--- Datos proporcionados ---
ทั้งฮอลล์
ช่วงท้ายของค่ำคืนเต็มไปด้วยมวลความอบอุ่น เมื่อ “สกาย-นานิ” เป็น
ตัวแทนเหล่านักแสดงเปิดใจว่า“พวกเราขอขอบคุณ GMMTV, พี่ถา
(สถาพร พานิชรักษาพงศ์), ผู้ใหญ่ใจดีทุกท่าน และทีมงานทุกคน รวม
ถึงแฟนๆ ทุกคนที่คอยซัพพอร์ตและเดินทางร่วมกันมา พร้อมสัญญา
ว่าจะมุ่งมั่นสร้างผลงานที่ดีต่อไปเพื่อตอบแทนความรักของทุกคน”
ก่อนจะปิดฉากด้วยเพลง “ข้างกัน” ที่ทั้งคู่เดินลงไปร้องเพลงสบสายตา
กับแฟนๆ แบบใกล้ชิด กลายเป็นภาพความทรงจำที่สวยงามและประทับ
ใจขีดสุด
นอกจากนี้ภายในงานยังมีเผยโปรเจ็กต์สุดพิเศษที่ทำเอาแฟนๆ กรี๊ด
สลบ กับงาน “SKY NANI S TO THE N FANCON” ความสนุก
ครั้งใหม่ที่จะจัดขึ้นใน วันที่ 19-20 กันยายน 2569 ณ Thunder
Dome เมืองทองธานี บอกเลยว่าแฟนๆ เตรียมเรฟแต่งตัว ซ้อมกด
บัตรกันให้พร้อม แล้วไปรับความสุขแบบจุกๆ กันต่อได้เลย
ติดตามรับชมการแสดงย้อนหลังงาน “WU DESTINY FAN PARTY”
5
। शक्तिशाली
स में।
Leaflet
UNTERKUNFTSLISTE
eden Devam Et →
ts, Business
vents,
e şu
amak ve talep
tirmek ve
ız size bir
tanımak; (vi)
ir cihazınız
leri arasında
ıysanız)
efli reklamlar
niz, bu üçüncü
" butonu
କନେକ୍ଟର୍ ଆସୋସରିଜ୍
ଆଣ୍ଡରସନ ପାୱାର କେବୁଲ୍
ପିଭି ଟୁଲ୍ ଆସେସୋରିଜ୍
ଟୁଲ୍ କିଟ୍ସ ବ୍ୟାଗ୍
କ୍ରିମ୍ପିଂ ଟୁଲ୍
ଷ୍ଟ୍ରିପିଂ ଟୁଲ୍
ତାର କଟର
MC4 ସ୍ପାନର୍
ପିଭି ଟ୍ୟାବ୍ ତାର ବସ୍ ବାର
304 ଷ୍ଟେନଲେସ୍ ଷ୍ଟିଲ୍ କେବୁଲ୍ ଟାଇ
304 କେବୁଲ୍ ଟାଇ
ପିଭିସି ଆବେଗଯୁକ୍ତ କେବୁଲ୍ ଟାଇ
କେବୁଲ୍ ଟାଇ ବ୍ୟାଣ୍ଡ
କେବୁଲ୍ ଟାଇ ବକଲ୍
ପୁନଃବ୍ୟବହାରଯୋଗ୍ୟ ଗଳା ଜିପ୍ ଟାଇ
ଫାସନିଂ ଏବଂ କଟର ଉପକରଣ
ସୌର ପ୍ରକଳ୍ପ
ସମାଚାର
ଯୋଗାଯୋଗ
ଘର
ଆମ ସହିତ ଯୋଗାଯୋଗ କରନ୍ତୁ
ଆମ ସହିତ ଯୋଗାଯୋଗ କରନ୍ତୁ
---
**Consigna**
Reproduce sin ningún cambio cada una de las líneas de todas las entradas anteriores.

**Respuesta**
ทั้งฮอลล์
ช่วงท้ายของค่ำคืนเต็มไปด้วยมวลความอบอุ่น เมื่อ “สกาย-นานิ” เป็น
ตัวแทนเหล่านักแสดงเปิดใจว่า“พวกเราขอขอบคุณ GMMTV, พี่ถา
(สถาพร พานิชรักษาพงศ์), ผู้ใหญ่ใจดีทุกท่าน และทีมงานทุกคน รวม
ถึงแฟนๆ ทุกคนที่คอยซัพพอร์ตและเดินทางร่วมกันมา พร้อมสัญญา
ว่าจะมุ่งมั่นสร้างผลงานที่ดีต่อไปเพื่อตอบแทนความรักของทุกคน”
ก่อนจะปิดฉากด้วยเพลง “ข้างกัน” ที่ทั้งคู่เดินลงไปร้องเพลงสบสายตา
กับแฟนๆ แบบใกล้ชิด กลายเป็นภาพความทรงจำที่สวยงามและประทับ
ใจขีดสุด
นอกจากนี้ภายในงานยังมีเผยโปรเจ็กต์สุดพิเศษที่ทำเอาแฟนๆ กรี๊ด
สลบ กับงาน “SKY NANI S TO THE N FANCON” ความสนุก
ครั้งใหม่ที่จะจัดขึ้นใน วันที่ 19-20 กันยายน 2569 ณ Thunder
Dome เมืองทองธานี บอกเลยว่าแฟนๆ เตรียมเรฟแต่งตัว ซ้อมกด
บัตรกันให้พร้อม แล้วไปรับความสุขแบบจุกๆ กันต่อได้เลย
ติดตามรับชมการแสดงย้อนหลังงาน “WU DESTINY FAN PARTY”
5
। शक्तिशाली
स में।
Leaflet
UNTERKUNFTSLISTE
eden Devam Et →
ts, Business
vents,
e şu
amak ve talep
tirmek ve
ız size bir
tanımak; (vi)
ir cihazınız
leri arasında
ıysanız)
efli reklamlar
niz, bu üçüncü
" butonu
କନେକ୍ଟର୍ ଆସୋସରିଜ୍
ଆଣ୍ଡରସନ ପାୱାର କେବୁଲ୍
ପିଭି ଟୁଲ୍ ଆସେସୋରିଜ୍
ଟୁଲ୍ କିଟ୍ସ ବ୍ୟାଗ୍
କ୍ରିମ୍ପିଂ ଟୁଲ୍
ଷ୍ଟ୍ରିପିଂ ଟୁଲ୍
ତାର କଟର
MC4 ସ୍ପାନର୍
ପିଭି ଟ୍ୟାବ୍ ତାର ବସ୍ ବାର
304 ଷ୍ଟେନଲେସ୍ ଷ୍ଟିଲ୍ କେବୁଲ୍ ଟାଇ
304 କେବୁଲ୍ ଟାଇ
ପିଭିସି ଆବେଗଯୁକ୍ତ କେବୁଲ୍ ଟାଇ
କେବୁଲ୍ ଟାଇ ବ୍ୟାଣ୍ଡ
କେବୁଲ୍ ଟାଇ ବକଲ୍
ପୁନଃବ୍ୟବହାରଯୋଗ୍ୟ ଗଳା ଜିପ୍ ଟାଇ
ଫାସନିଂ ଏବଂ କଟର ଉପକରଣ
ସୌର ପ୍ରକଳ୍ପ
ସମାଚାର
ଯୋଗାଯୋଗ
ଘର
ଆମ ସହିତ ଯୋଗାଯୋଗ କରନ୍ତୁ
ଆମ ସହିତ ଯୋଗାଯୋଗ କରନ୍ତୁ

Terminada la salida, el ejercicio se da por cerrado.